Il fabbricato è collocato all’interno dell’isolato triangolare compreso tra corso Francia, via Duchessa Jolanda e via Goffredo Casalis in una porzione di città contraddistinta da costruzioni a prevalente destinazione residenziale di buona fattura. Attualmente, i locali interni sono dismessi e inutilizzati e, poiché non presidiati, risultano inadeguati allo svolgimento di una qualsiasi funzione per i cittadini, rivelandosi invece un rischio per la pubblica e privata incolumità.

La proposta presentata in Consiglio Comunale prevede la demolizione dell’immobile esistente e la successiva costruzione di un nuovo fabbricato edilizio a destinazione residenziale, innalzato per 8 piani fuori terra e in aggiunta, 2 piani interrati destinati ad autorimesse.

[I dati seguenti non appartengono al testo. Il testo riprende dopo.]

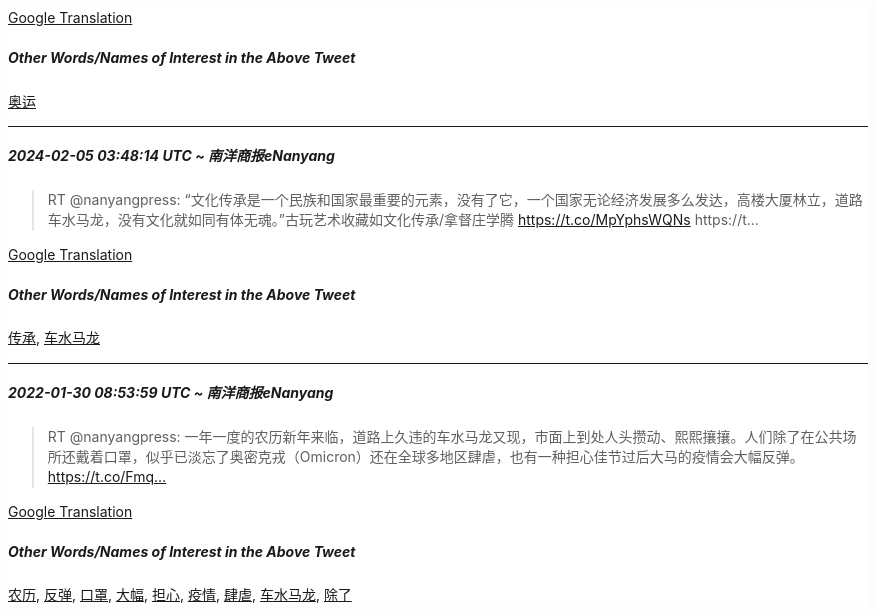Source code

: 
[Google Translation](https://translate.google.com/?hi=en&tab=TT&sl=zh-CN&tl=en&op=translate&text=RT+%40nanyangpress%3A+%E9%A9%AC%E9%BE%99%E5%8A%A0%E5%86%95%E4%B8%AD%E5%9B%BD%E9%A6%96%E4%BD%8D%E5%A5%A5%E8%BF%906%E9%87%91%E7%8E%8B%EF%BC%8C%E6%9C%80%E5%90%8E%E4%B8%80%E8%88%9E%E5%AE%8C%E7%BE%8E%E8%B0%A2%E5%B9%95%E3%80%82%23%E5%8D%97%E6%B4%8B%E5%95%86%E6%8A%A5+%23%E5%B7%B4%E9%BB%8E%E5%A5%A5%E8%BF%90+%23ParisOlympics+%23Paris2024+%23china+https%3A%2F%2Ft.co%2FemdxBDxY0q+https%3A%2F%2Ft.co%2Fu44JRaEp6m)
##### Other Words/Names of Interest in the Above Tweet
[奥运](奥运.md)
___
##### 2024-02-05 03:48:14 UTC ~ 南洋商报eNanyang
> RT @nanyangpress: “文化传承是一个民族和国家最重要的元素，没有了它，一个国家无论经济发展多么发达，高楼大厦林立，道路车水马龙，没有文化就如同有体无魂。”古玩艺术收藏如文化传承/拿督庄学腾 https://t.co/MpYphsWQNs https://t…

[Google Translation](https://translate.google.com/?hi=en&tab=TT&sl=zh-CN&tl=en&op=translate&text=RT+%40nanyangpress%3A+%E2%80%9C%E6%96%87%E5%8C%96%E4%BC%A0%E6%89%BF%E6%98%AF%E4%B8%80%E4%B8%AA%E6%B0%91%E6%97%8F%E5%92%8C%E5%9B%BD%E5%AE%B6%E6%9C%80%E9%87%8D%E8%A6%81%E7%9A%84%E5%85%83%E7%B4%A0%EF%BC%8C%E6%B2%A1%E6%9C%89%E4%BA%86%E5%AE%83%EF%BC%8C%E4%B8%80%E4%B8%AA%E5%9B%BD%E5%AE%B6%E6%97%A0%E8%AE%BA%E7%BB%8F%E6%B5%8E%E5%8F%91%E5%B1%95%E5%A4%9A%E4%B9%88%E5%8F%91%E8%BE%BE%EF%BC%8C%E9%AB%98%E6%A5%BC%E5%A4%A7%E5%8E%A6%E6%9E%97%E7%AB%8B%EF%BC%8C%E9%81%93%E8%B7%AF%E8%BD%A6%E6%B0%B4%E9%A9%AC%E9%BE%99%EF%BC%8C%E6%B2%A1%E6%9C%89%E6%96%87%E5%8C%96%E5%B0%B1%E5%A6%82%E5%90%8C%E6%9C%89%E4%BD%93%E6%97%A0%E9%AD%82%E3%80%82%E2%80%9D%E5%8F%A4%E7%8E%A9%E8%89%BA%E6%9C%AF%E6%94%B6%E8%97%8F%E5%A6%82%E6%96%87%E5%8C%96%E4%BC%A0%E6%89%BF%2F%E6%8B%BF%E7%9D%A3%E5%BA%84%E5%AD%A6%E8%85%BE+https%3A%2F%2Ft.co%2FMpYphsWQNs+https%3A%2F%2Ft%E2%80%A6)
##### Other Words/Names of Interest in the Above Tweet
[传承](传承.md), [车水马龙](车水马龙.md)
___
##### 2022-01-30 08:53:59 UTC ~ 南洋商报eNanyang
> RT @nanyangpress: 一年一度的农历新年来临，道路上久违的车水马龙又现，市面上到处人头攒动、熙熙攘攘。人们除了在公共场所还戴着口罩，似乎已淡忘了奥密克戎（Omicron）还在全球多地区肆虐，也有一种担心佳节过后大马的疫情会大幅反弹。https://t.co/Fmq…

[Google Translation](https://translate.google.com/?hi=en&tab=TT&sl=zh-CN&tl=en&op=translate&text=RT+%40nanyangpress%3A+%E4%B8%80%E5%B9%B4%E4%B8%80%E5%BA%A6%E7%9A%84%E5%86%9C%E5%8E%86%E6%96%B0%E5%B9%B4%E6%9D%A5%E4%B8%B4%EF%BC%8C%E9%81%93%E8%B7%AF%E4%B8%8A%E4%B9%85%E8%BF%9D%E7%9A%84%E8%BD%A6%E6%B0%B4%E9%A9%AC%E9%BE%99%E5%8F%88%E7%8E%B0%EF%BC%8C%E5%B8%82%E9%9D%A2%E4%B8%8A%E5%88%B0%E5%A4%84%E4%BA%BA%E5%A4%B4%E6%94%92%E5%8A%A8%E3%80%81%E7%86%99%E7%86%99%E6%94%98%E6%94%98%E3%80%82%E4%BA%BA%E4%BB%AC%E9%99%A4%E4%BA%86%E5%9C%A8%E5%85%AC%E5%85%B1%E5%9C%BA%E6%89%80%E8%BF%98%E6%88%B4%E7%9D%80%E5%8F%A3%E7%BD%A9%EF%BC%8C%E4%BC%BC%E4%B9%8E%E5%B7%B2%E6%B7%A1%E5%BF%98%E4%BA%86%E5%A5%A5%E5%AF%86%E5%85%8B%E6%88%8E%EF%BC%88Omicron%EF%BC%89%E8%BF%98%E5%9C%A8%E5%85%A8%E7%90%83%E5%A4%9A%E5%9C%B0%E5%8C%BA%E8%82%86%E8%99%90%EF%BC%8C%E4%B9%9F%E6%9C%89%E4%B8%80%E7%A7%8D%E6%8B%85%E5%BF%83%E4%BD%B3%E8%8A%82%E8%BF%87%E5%90%8E%E5%A4%A7%E9%A9%AC%E7%9A%84%E7%96%AB%E6%83%85%E4%BC%9A%E5%A4%A7%E5%B9%85%E5%8F%8D%E5%BC%B9%E3%80%82https%3A%2F%2Ft.co%2FFmq%E2%80%A6)
##### Other Words/Names of Interest in the Above Tweet
[农历](农历.md), [反弹](反弹.md), [口罩](口罩.md), [大幅](大幅.md), [担心](担心.md), [疫情](疫情.md), [肆虐](肆虐.md), [车水马龙](车水马龙.md), [除了](除了.md)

L’assessore Mazzoleni dichiara “L’operazione riveste un importante ruolo all’interno delle trasformazioni urbane cittadine poiché interessa una porzione non più in grado di soddisfare le esigenze della popolazione, non avendo più le caratteristiche necessarie allo svolgimento delle attività richieste ad una struttura sanitaria. Inoltre, la riqualificazione dell’area avrà riscontri positivi sulla più immediata porzione di città, prossima al centro cittadino e interessata dall’asse alberato storico di Corso Francia. La realizzazione di un nuovo fabbricato residenziale in sostituzione di quello esistente, costituirà quindi, l’occasione di riqualificazione di un tassello urbano centrale riportando in equilibrio il contesto urbano ed edilizio, oggi compromesso da una situazione di importante degrado”.